## ABOUT THIS EXERCISE
Please restate each entry word for word and leave the pictures out.

(Dataset records)
————————

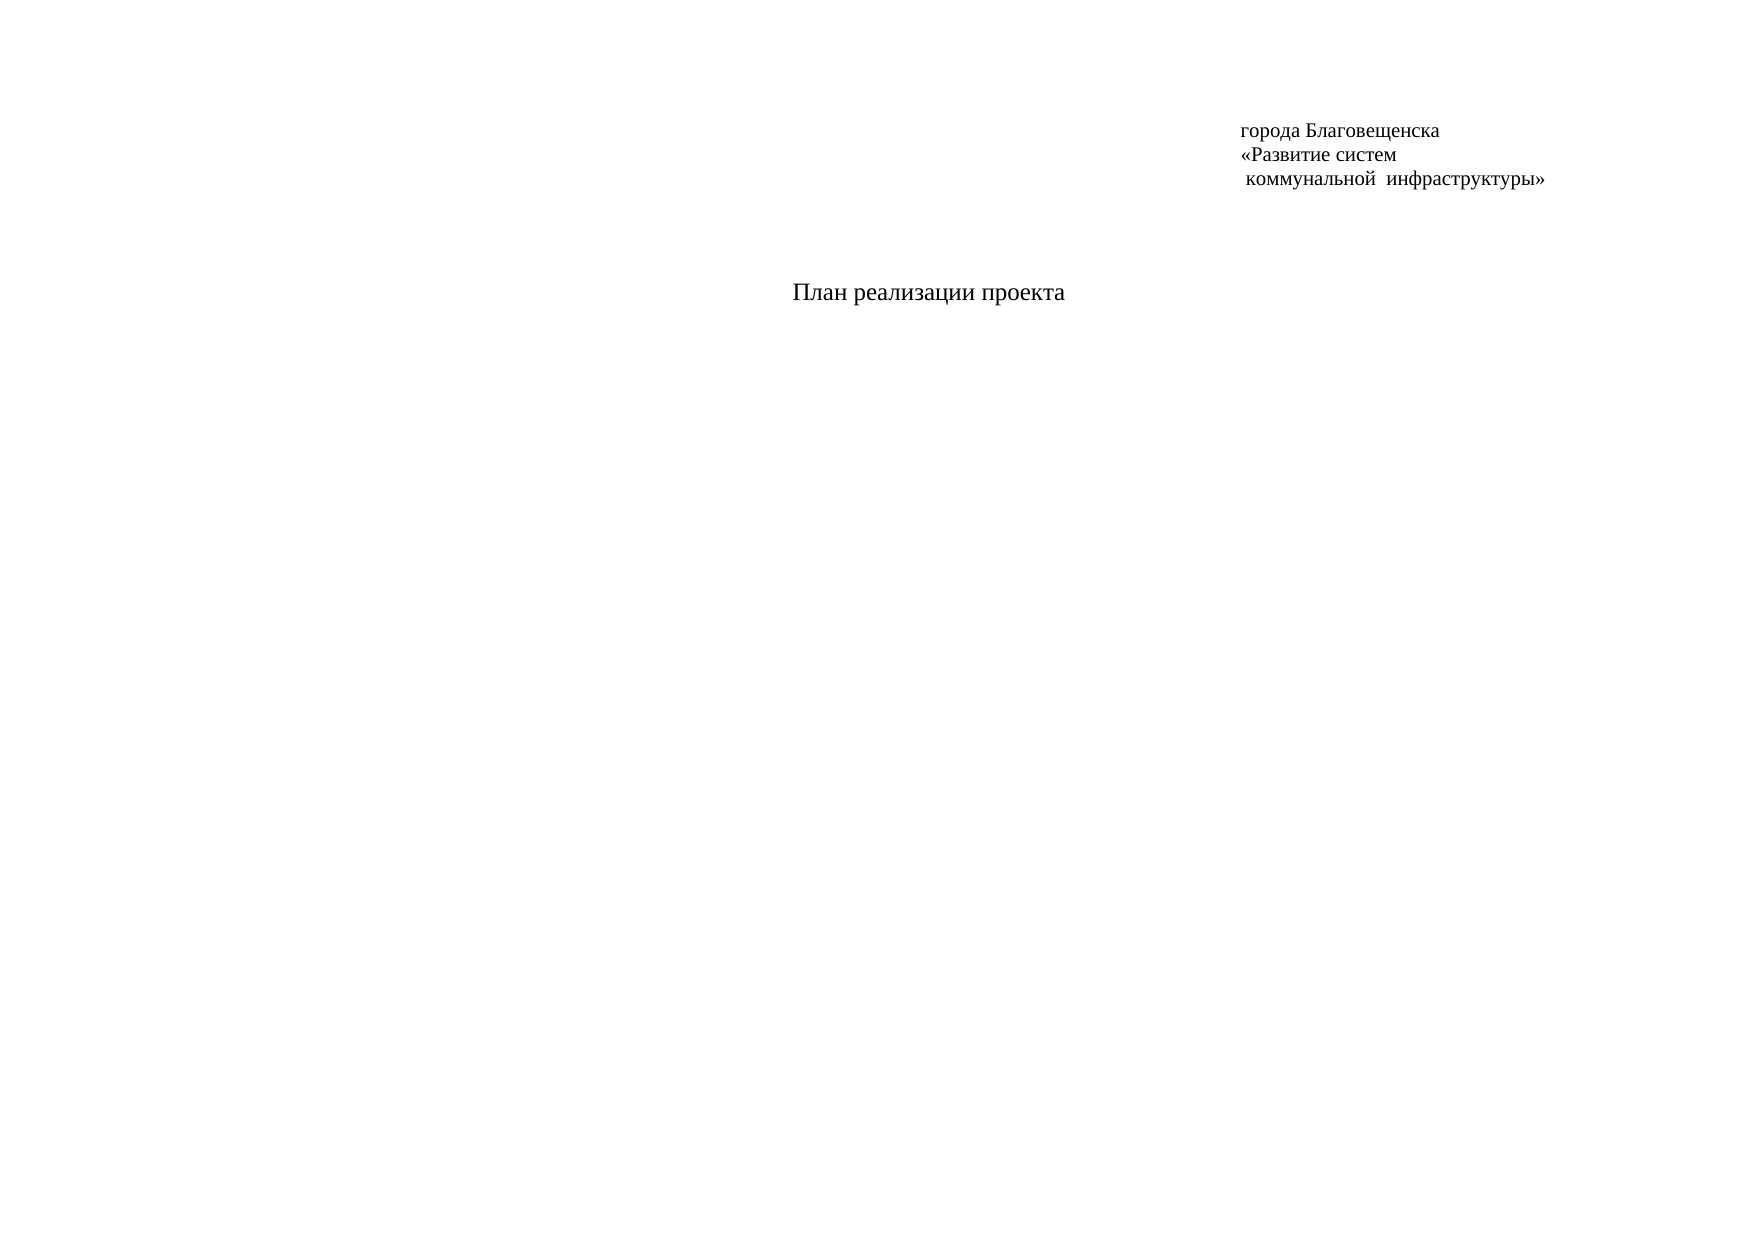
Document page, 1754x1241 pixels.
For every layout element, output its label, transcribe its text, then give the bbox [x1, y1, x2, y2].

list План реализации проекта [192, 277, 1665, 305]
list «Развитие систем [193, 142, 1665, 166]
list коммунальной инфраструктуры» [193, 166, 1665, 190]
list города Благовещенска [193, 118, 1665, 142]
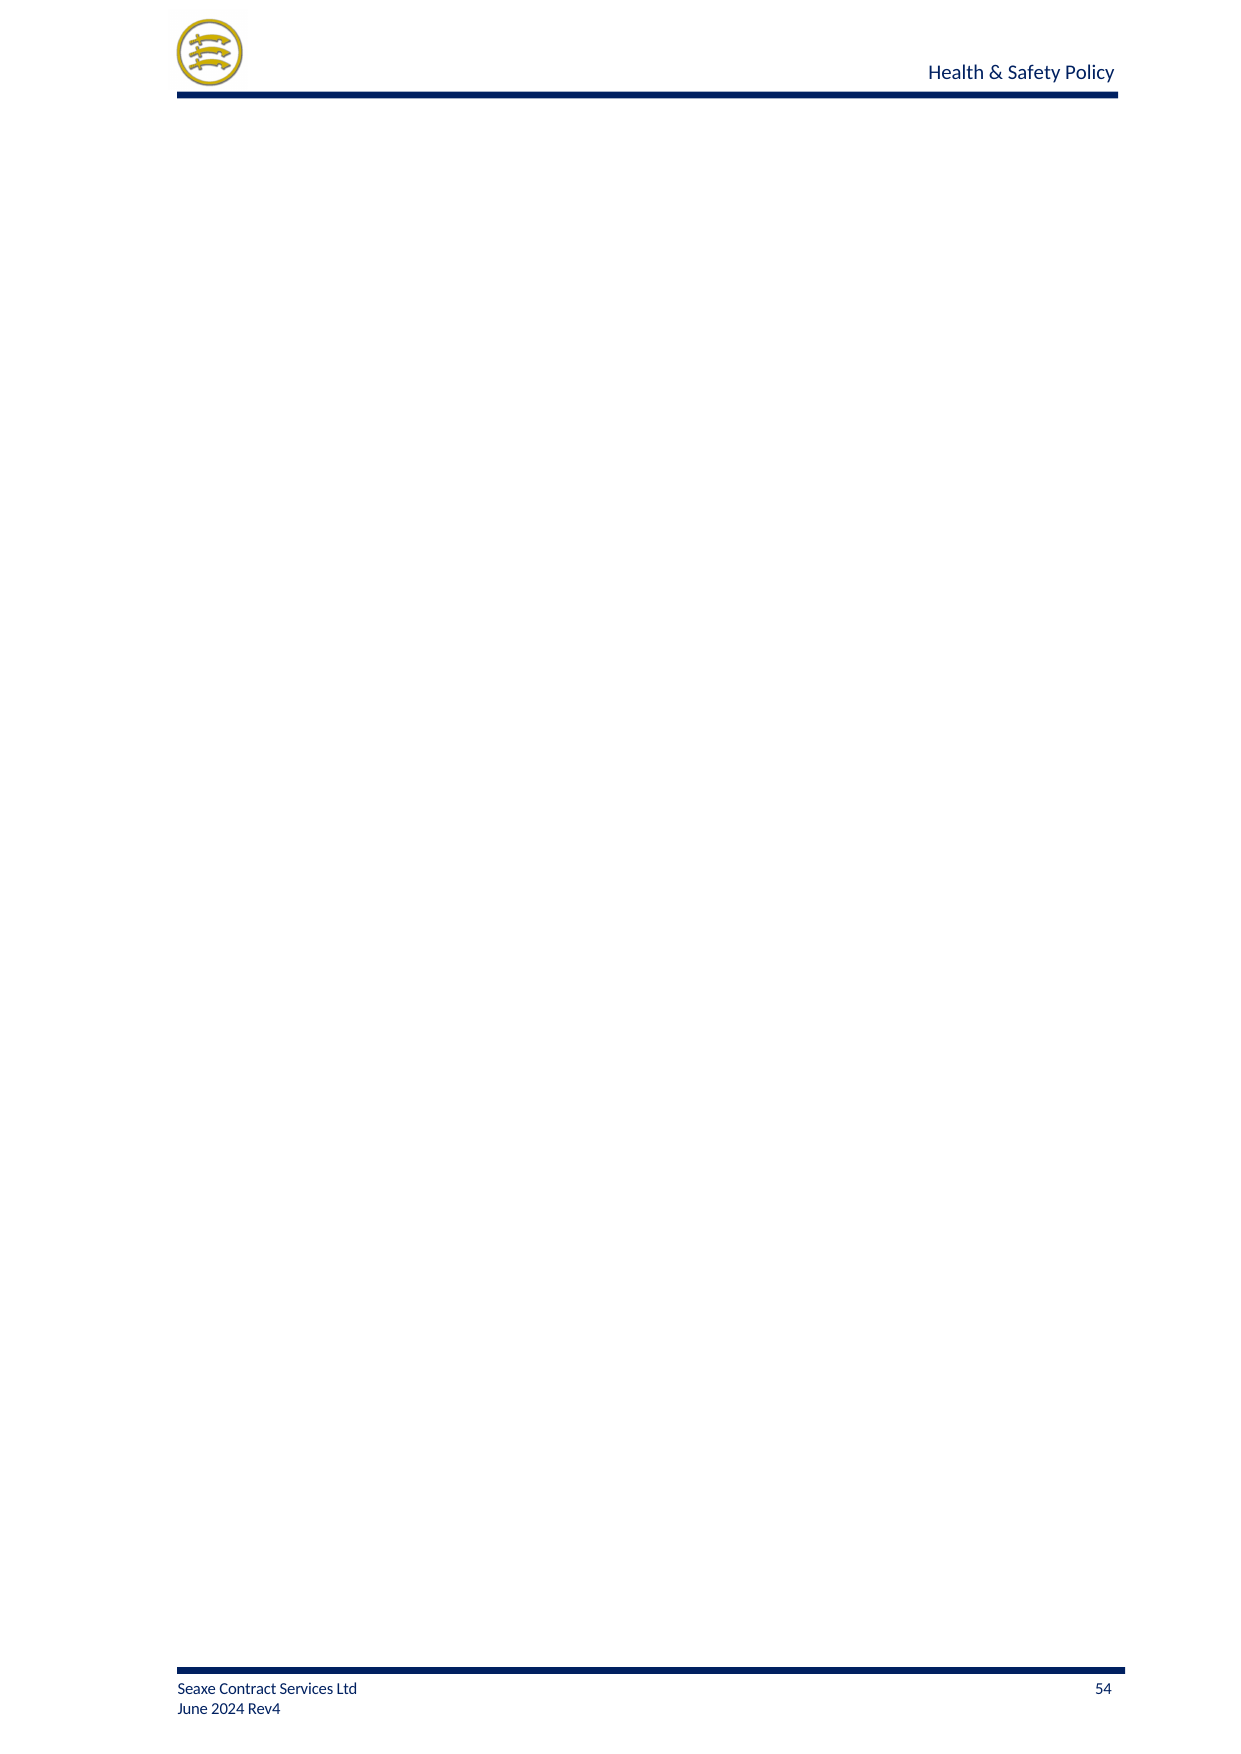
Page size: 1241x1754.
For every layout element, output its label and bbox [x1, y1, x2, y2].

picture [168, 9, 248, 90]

————————

## RESPONSE TO THE EXERCISE
Document page, 1754x1241 pixels.
For every layout element, output its label, transcribe its text, then give the bbox [x1, y1, x2, y2].

list План реализации проекта [192, 277, 1665, 305]
list «Развитие систем [193, 142, 1665, 166]
list коммунальной инфраструктуры» [193, 166, 1665, 190]
list города Благовещенска [193, 118, 1665, 142]
Page size: 1241x1754.
For every layout element, output its label and bbox [x1, y1, x2, y2].

picture [168, 9, 248, 90]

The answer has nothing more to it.